Monday, October 15, 2007

Orange, and the vineyards of Châteauneuf

We were greeted this morning with a lovely and intimate breakfast of fresh croissants and chocolate croissants, baguette, yogurts, coffee and jams in the main room. There’s just something about eating off of Limoge porcelain in the morning- how can you be in a bad mood about your crappy cold after that? Especially since we were about to spend our very first day in the wine region of Châteauneuf-du-Pape!

We picked up some AnAdvil Rhume for me at the pharmacy and toured the Theatre Antique d'Orange.



Built over two thousand years ago by the Romans, this 7,000-seat theater is really incredible. On our tour, we learned that as the Roman Empire declined during the 4th Century, and Christianity had become the official religion, the theatre was closed by official edict in 391 A.D. After that, the theatre was abandoned completely. It was sacked and pillaged by the Barbarians and was used as a defensive post in the Middle Ages. During the 16th century wars of religion, it became a refuge for the townspeople. During the 19th century the theatre slowly began to recover its original splendor, due to the efforts of Prosper Mérimée, who then held the position of director of “Monuments Historiques”. It is so well preserved today, that it’s still used as a musical and theatrical venue in the summertime.


Finally, it was time to hit the vineyards! The vines grow amongst thousands of large, round, smooth stones that originated in the Alps, having been carried down to the Rhône by the glaciers of previous ice ages.Our first stop was Domaine Roger Perrin. A little old lady answered the door when we knocked and after speaking one of the few words we know in French, dégustation, she led us to the tiny tasting table. We had a few wines and bought a bottle of their Côtes du Rhône and left for another vineyard.

We arrived at Chateau Mont Redon after a bit of a drive through its vineyard. Mont-Redon's extraordinary location, at an altitude of 360 feet on Châteauneuf-du-Pape's highest elevation, is one of very few to include all three soils types found in the appellation. We tasted some very delicious wines. We never really liked Châteauneuf-du-Pape blanc before- but its really pretty good.

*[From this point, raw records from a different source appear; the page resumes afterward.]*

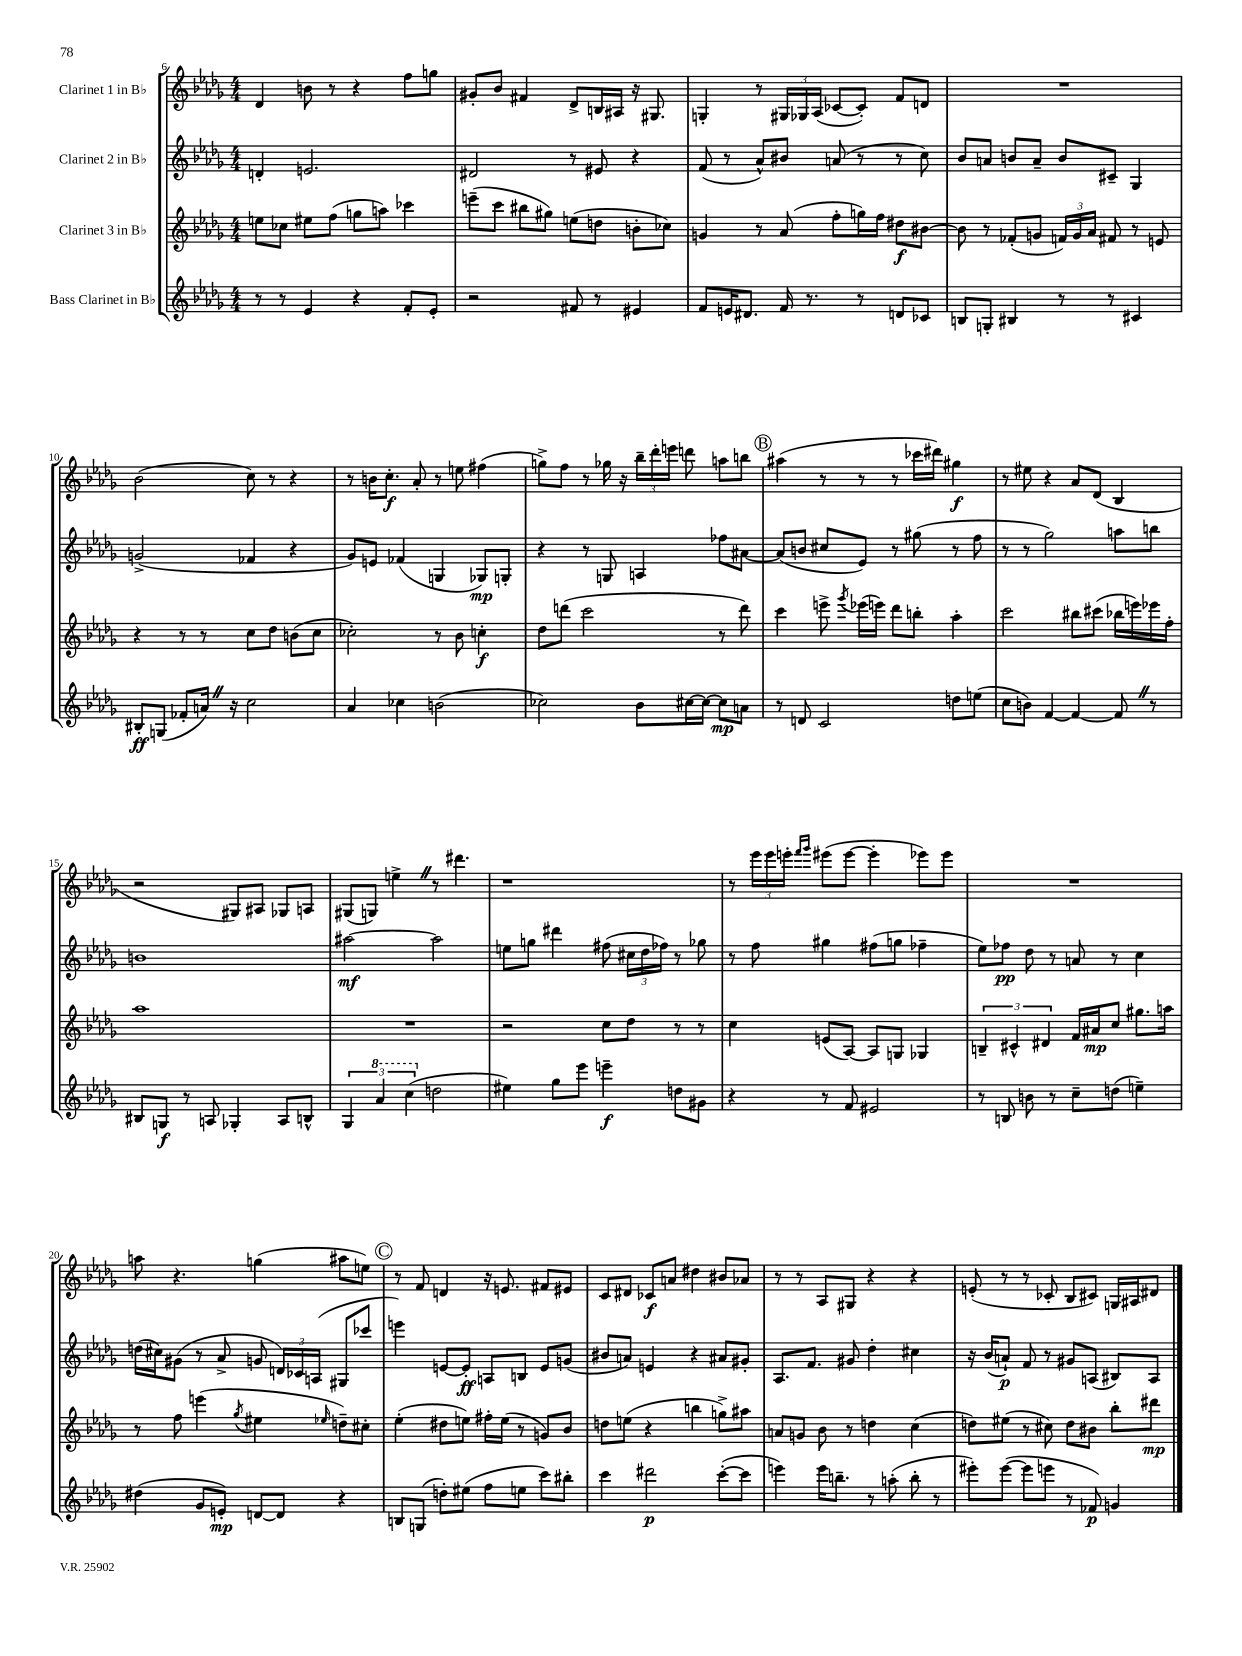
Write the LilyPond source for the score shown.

<<
\new StaffGroup <<
\new Staff = "s0" \with { instrumentName = "Clarinet 1 in Bb" } {
    \clef treble \key des \major \numericTimeSignature \time 4/4
    \autoBeamOff des'4 b'8 r8 r4 f''8[ g''8] |
    gis'8[-. bes'8] fis'4 des'8[-> b16 ais16] r16 gis8. |
    g4-. r8 \tuplet 3/2 { gis16[ ges16 aes16]( } ces'8[~ ces'8]-.) f'8[ d'8] |
    R1 |
    bes'2( c''8) r8 r4 |
    r8 b'16[ c''8.]-.\f aes'8-. r8 e''8 fis''4( |
    g''8[->) f''8] r8 ges''16 r16 \tuplet 3/2 { bes''16[-- des'''16-. e'''16] } d'''8 a''8[ b''8] |
    \mark \markup { \circle "B" } ais''4( r8 r8 r8 ces'''16[ dis'''16]) gis''4\f |
    r8 eis''8 r4 aes'8[ des'8]( bes4 |
    r2 gis8[) ais8] ges8[ a8] |
    gis8[( g8]) e''4-> \once \override BreathingSign.text = \markup { \musicglyph "scripts.caesura.straight" } \breathe r8 dis'''4. |
    r1 |
    r8 \tuplet 3/2 { ees'''16[ ees'''16 e'''16]-. } \grace { f'''16[ ges'''16] } eis'''8[( eis'''8]~ eis'''4-. ees'''8[) ees'''8] |
    R1 |
    a''8 r4. g''4( ais''8[ e''8]) |
    \mark \markup { \circle "C" } r8 f'8 d'4 r16 e'8. fis'8[ eis'8] |
    c'8[ dis'8] ces'8[\f a'8] dis''4 bis'8[ aes'8] |
    r8 r8 aes8[ gis8] r4 r4 |
    e'8-.( r8 r8 ces'8-. bes8[ cis'8]) g16[ ais16 dis'8] \bar "|." |
}
\new Staff = "s1" \with { instrumentName = "Clarinet 2 in Bb" } {
    \clef treble \key des \major \numericTimeSignature \time 4/4
    \autoBeamOff d'4-. e'2. |
    dis'2 r8 eis'8 r4 |
    f'8( r8 aes'8[-^) bis'8] a'8( r8 r8 c''8) |
    bes'8[ a'8] b'8[ a'8]-- b'8[ cis'8]-- ges4 |
    g'2->( fes'4 r4 |
    ges'8[) e'8] fes'4( g4 ges8[\mp) g8]-. |
    r4 r8 g8 a4 fes''8[ ais'8]~ |
    \mark \markup { \circle "B" } ais'8[( b'8] cis''8[ ees'8]) r8 gis''8( r8 f''8 |
    r8 r8 ges''2) a''8[ b''8] |
    b'1 |
    ais''2~\mf ais''2 |
    e''8[ g''8] dis'''4 fis''8( \tuplet 3/2 { cis''16[ des''16 fes''16]) } r8 ges''8 |
    r8 f''8 gis''4 fis''8[( g''8] fes''4-- |
    ees''8[) fes''8]\pp des''8 r8 a'8 r8 c''4 |
    d''16[( cis''16) gis'8]( r8 aes'8-> g'8 \tuplet 3/2 { d'16[) ces'16 a16]( } gis8[ ces'''8] |
    \mark \markup { \circle "C" } e'''4) e'8[~ e'8]-.\ff a8[ b8] e'8[ g'8]( |
    bis'8[ a'8]) e'4 r4 ais'8[ gis'8]-. |
    aes8.[ f'8.] gis'8 des''4-. cis''4 |
    r16 bes'16[( a'8]-!\p) f'8 r8 gis'8[ a8]( bis8[) a8] \bar "|." |
}
\new Staff = "s2" \with { instrumentName = "Clarinet 3 in Bb" } {
    \clef treble \key des \major \numericTimeSignature \time 4/4
    \autoBeamOff e''8[ ces''8] eis''8[ f''8]( g''8[ a''8]) ces'''4 |
    e'''8[--( c'''8] bis''8[ gis''8]) e''8[( d''8] b'8[-. ces''8]) |
    g'4 r8 aes'8( f''8[-. g''16) f''16] dis''8[\f bis'8]~ |
    bis'8 r8 fes'8[-.( g'8] \tuplet 3/2 { f'16[) g'16 aes'16] } fis'8 r8 e'8 |
    r4 r8 r8 c''8[ des''8] b'8[( c''8] |
    ces''2-.) r8 bes'8 c''4-.\f |
    des''8[ d'''8]( c'''2 r8 d'''8) |
    \mark \markup { \circle "B" } c'''4 e'''8-> \acciaccatura { ges'''8 } ees'''16[( e'''16]) des'''8[ b''8]-. aes''4-. |
    c'''2 bis''8[ cis'''8]( bes''16[ e'''16) ees'''16 f''16]-. |
    aes''1 |
    R1 |
    r2 c''8[ des''8] r8 r8 |
    c''4 e'8[( aes8]~) aes8[ g8] ges4 |
    \tuplet 3/2 { b4-- cis'4-^ dis'4 } f'16[ ais'16\mp c''8] gis''8.[ a''16] |
    r8 f''8 e'''4( \acciaccatura { ges''8 } eis''4 \grace { ees''16 } d''8[--) cis''8]-. |
    \mark \markup { \circle "C" } ees''4-.( dis''8[ e''8]) fis''16[-. e''16]( r8 g'8[) bes'8] |
    d''8[ e''8]( r4 b''4 g''8[->) ais''8] |
    a'8[ g'8] bes'8 r8 d''4 c''4( |
    d''8[) eis''8]( r8 cis''8) d''8[ bis'8] bes''8[-. dis'''8]\mp \bar "|." |
}
\new Staff = "s3" \with { instrumentName = "Bass Clarinet in Bb" } {
    \clef treble \key des \major \numericTimeSignature \time 4/4
    \autoBeamOff r8 r8 ees'4 r4 f'8[-. ees'8]-. |
    r2 fis'8 r8 eis'4 |
    f'8[ e'16 dis'8.] f'16 r8. r8 d'8[ ces'8] |
    b8[ g8]-. bis4 r8 r8 cis'4 |
    bis8[-.\ff g8]( fes'8[-. a'16]) \once \override BreathingSign.text = \markup { \musicglyph "scripts.caesura.straight" } \breathe r16 c''2 |
    aes'4 ces''4 b'2( |
    ces''2) bes'8[ cis''16~ cis''16]~ cis''8[\mp a'8] |
    \mark \markup { \circle "B" } r8 d'8 c'2 d''8[ e''8]( |
    c''8[ b'8]) f'4~ f'4~ f'8 \once \override BreathingSign.text = \markup { \musicglyph "scripts.caesura.straight" } \breathe r8 |
    bis8[ g8]\f r8 a8 ges4-. a8[ b8]-^ |
    \tuplet 3/2 { ges4 \ottava #1 aes''4 c'''4( \ottava #0 } d''2 |
    eis''4) ges''8[ ees'''8] e'''4--\f d''8[ gis'8] |
    r4 r8 f'8 eis'2 |
    r8 b8 b'8 r8 c''8[-- d''8]( e''4--) |
    dis''4( ges'8[ e'8]-.\mp) d'8[~ d'8] r4 |
    \mark \markup { \circle "C" } b8[ g8]( d''8[-.) eis''8]( f''8[ e''8] c'''8[) bis''8]-. |
    c'''4 dis'''2\p c'''8[~-.( c'''8] |
    e'''4) e'''16[ b''8.]-- r8 a''8-.( b''8-. r8 |
    eis'''8[-.) eis'''8]~( eis'''8[ e'''8] r8 fes'8\p) g'4 \bar "|." |
}
>>
>>
\layout { \context { \Score currentBarNumber = #6 } }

We purchased a magnum of their Châteauneuf-du-Pape rouge before leaving.


Then we headed into the town of Châteauneuf to pick up a map at the tourism office and a hearty lunch of lasagna and linguine carbonara (how un-french of us!). Next up was Château la Nerthe. David was so excited about trying their 1992 Cuvee Des Cadettes. Afterwards we looked around the property a bit. The vineyard was beautiful. The sunlight made the trees look like they were glowing. We had met this wacky couple from New Mexico who thought the sunlight around the vineyard was “way trippy.” We thought it was time to leave.



So we drove to Clos du Papes and tried a few things but didn’t buy any. They were excellent wines but a little too expensive. Maybe we should have nabbed a few bottles while the woman in the cave left us to go deal with a delivery man and we were alone for 10 minutes.


The next stop was Domaine Pierre Usseglio (did you know there are two different Usseglio winemakers in Châteauneuf). We had come right behind a large family from Toronto and the wine was ok but nothing spectacular. So we left and went to Cuve du Vatican for a bit and then found the absolute gem of the day in Domaine de la Charbonniere.




We spent nearly an hour with Caroline Maret who let us taste as many of their wines as we wished. Her English was excellent and we ended up purchasing a magnum of their 2005 Chateauneuf du Pape Cuvée Vieilles Vignes as well as a bottle of their red Vacqeuyras from 2005. They were so kind and patient- it was such a pleasure to meet them. Eventually it was time to move on to our next cave.
We tried to go to Paul Autard and Pegau but nobody was home at either, so we finished up the day at Domaine De La Janesse which was incredible.All good things must come to an end however, and the day had been wonderful but long. We picked up some sandwiches from the boulangerie and returned to the B&B for a swim and some dinner.


Right now we are hanging out in the pool sunroom, listening to an aria from Carmen and enjoying our sandwiches with a bottle of wine from the day’s purchases. Not a bad. Oh yeah, and I’m feeling a lot better too.